### [Supplied records]
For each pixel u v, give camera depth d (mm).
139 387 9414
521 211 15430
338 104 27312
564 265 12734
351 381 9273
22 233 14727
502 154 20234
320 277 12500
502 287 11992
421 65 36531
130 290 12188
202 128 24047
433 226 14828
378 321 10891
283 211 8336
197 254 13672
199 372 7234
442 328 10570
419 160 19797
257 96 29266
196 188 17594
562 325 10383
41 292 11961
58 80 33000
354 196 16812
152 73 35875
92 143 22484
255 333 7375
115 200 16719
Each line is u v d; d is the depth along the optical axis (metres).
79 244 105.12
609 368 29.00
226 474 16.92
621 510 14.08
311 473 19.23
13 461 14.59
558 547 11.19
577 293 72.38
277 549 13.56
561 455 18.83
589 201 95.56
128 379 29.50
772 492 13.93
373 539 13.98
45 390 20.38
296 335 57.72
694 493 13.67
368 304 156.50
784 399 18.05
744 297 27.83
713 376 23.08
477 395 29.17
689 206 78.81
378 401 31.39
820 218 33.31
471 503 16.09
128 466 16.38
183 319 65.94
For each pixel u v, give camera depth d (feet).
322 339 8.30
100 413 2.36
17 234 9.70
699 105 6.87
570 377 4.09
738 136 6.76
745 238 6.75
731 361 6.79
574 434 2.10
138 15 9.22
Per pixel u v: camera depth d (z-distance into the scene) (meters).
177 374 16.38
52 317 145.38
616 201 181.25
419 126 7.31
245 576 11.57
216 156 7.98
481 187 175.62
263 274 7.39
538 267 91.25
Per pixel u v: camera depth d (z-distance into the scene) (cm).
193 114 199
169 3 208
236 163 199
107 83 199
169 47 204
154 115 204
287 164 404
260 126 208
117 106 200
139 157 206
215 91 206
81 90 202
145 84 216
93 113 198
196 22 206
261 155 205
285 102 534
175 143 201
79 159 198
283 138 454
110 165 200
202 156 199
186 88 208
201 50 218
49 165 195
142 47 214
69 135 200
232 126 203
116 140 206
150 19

### [Work order]
Which lines above include the word "pixel"? Return each one.

### [Response to this task]
For each pixel u v, give camera depth d (mm).
For each pixel u v, give camera depth d (feet).
Per pixel u v: camera depth d (z-distance into the scene) (meters).
Per pixel u v: camera depth d (z-distance into the scene) (cm).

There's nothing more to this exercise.